* [PROBLEM TO WORK ON]: Starting with the line with "the technologies that support them. Tod" in the entries below and going on through the line with "rockstar games", output every line exactly and nothing more. No pictures.

════════

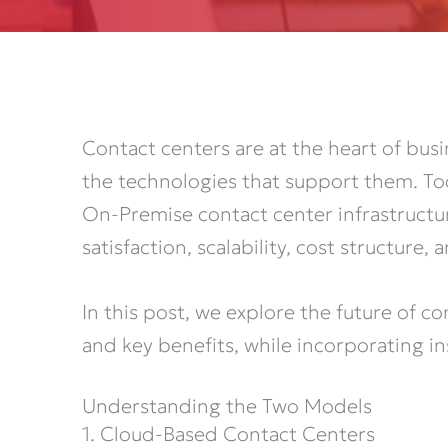
Contact centers are at the heart of bu
the technologies that support them. Tod
On-Premise contact center infrastructur
satisfaction, scalability, cost structure
In this post, we explore the future of c
and key benefits, while incorporating 
Understanding the Two Models
1. Cloud-Based Contact Centers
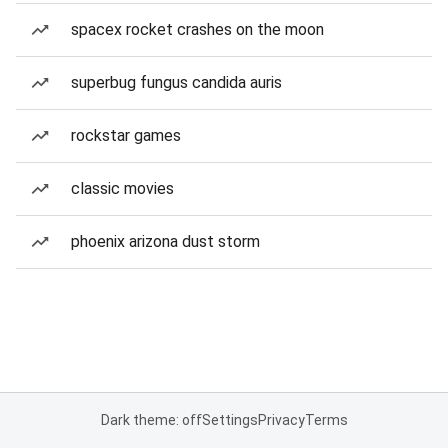
spacex rocket crashes on the moon
superbug fungus candida auris
rockstar games
classic movies
phoenix arizona dust storm
Dark theme: off
Settings
Privacy
Terms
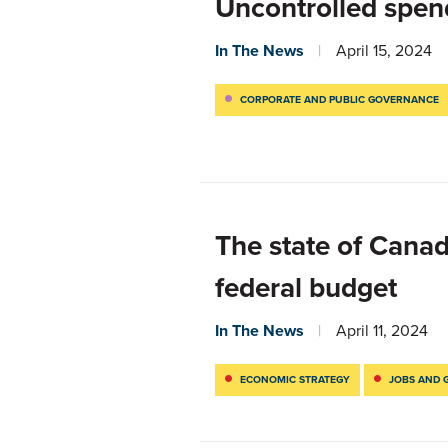
Uncontrolled spend
In The News
April 15, 2024
CORPORATE AND PUBLIC GOVERNANCE
The state of Cana
federal budget
In The News
April 11, 2024
ECONOMIC STRATEGY
JOBS AND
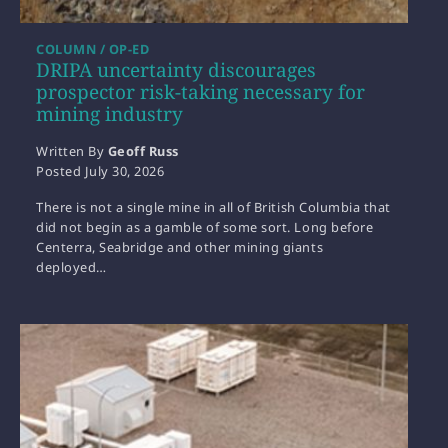
COLUMN / OP-ED
DRIPA uncertainty discourages
prospector risk-taking necessary for
mining industry
Written By
Geoff Russ
Posted
July 30, 2026
There is not a single mine in all of British Columbia that
did not begin as a gamble of some sort. Long before
Centerra, Seabridge and other mining giants
deployed…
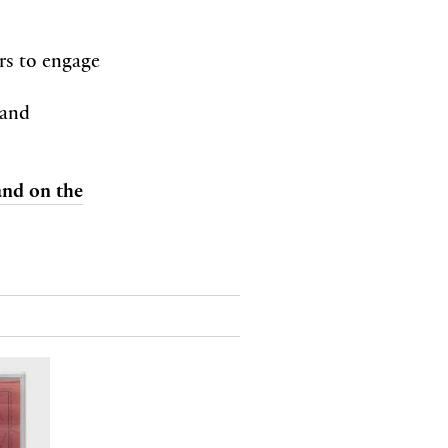
ors to engage
 and
 and on the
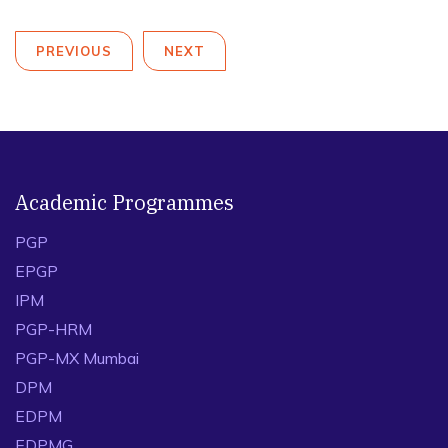
PREVIOUS
NEXT
Academic Programmes
PGP
EPGP
IPM
PGP-HRM
PGP-MX Mumbai
DPM
EDPM
EDPMG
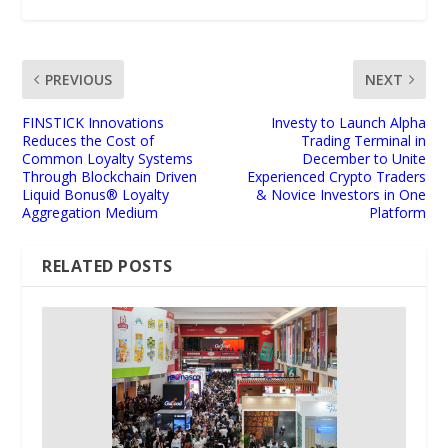
PREVIOUS
NEXT
FINSTICK Innovations
Investy to Launch Alpha
Reduces the Cost of
Trading Terminal in
Common Loyalty Systems
December to Unite
Through Blockchain Driven
Experienced Crypto Traders
Liquid Bonus® Loyalty
& Novice Investors in One
Aggregation Medium
Platform
RELATED POSTS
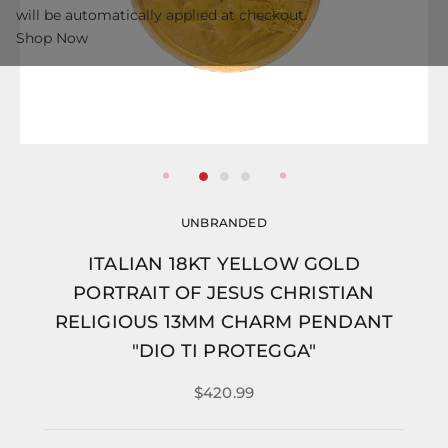
will be automatically applied at checkout.
Shop Now
UNBRANDED
ITALIAN 18KT YELLOW GOLD
PORTRAIT OF JESUS CHRISTIAN
RELIGIOUS 13MM CHARM PENDANT
"DIO TI PROTEGGA"
$420.99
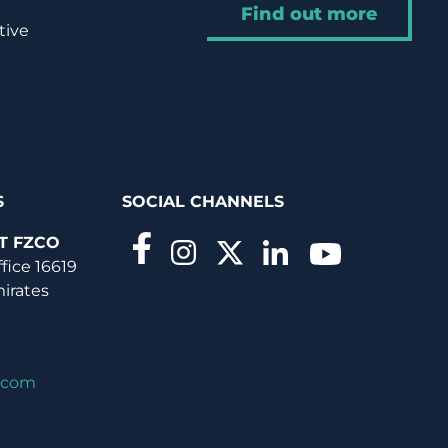
Find out more
tive
S
SOCIAL CHANNELS
T FZCO
ffice 16619
mirates
.com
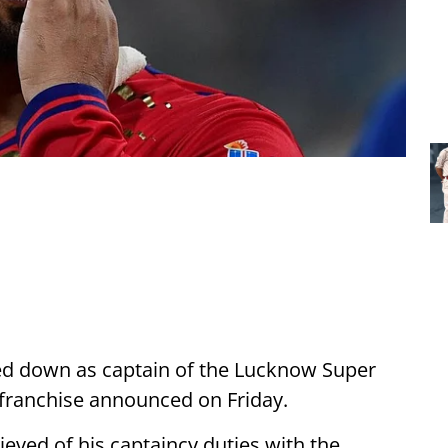
d down as captain of the Lucknow Super
e franchise announced on Friday.
ieved of his captaincy duties with the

════════

* [YOUR SOLUTION]:
the technologies that support them. Tod
On-Premise contact center infrastructur
satisfaction, scalability, cost structure
In this post, we explore the future of c
and key benefits, while incorporating 
Understanding the Two Models
1. Cloud-Based Contact Centers
spacex rocket crashes on the moon
superbug fungus candida auris
rockstar games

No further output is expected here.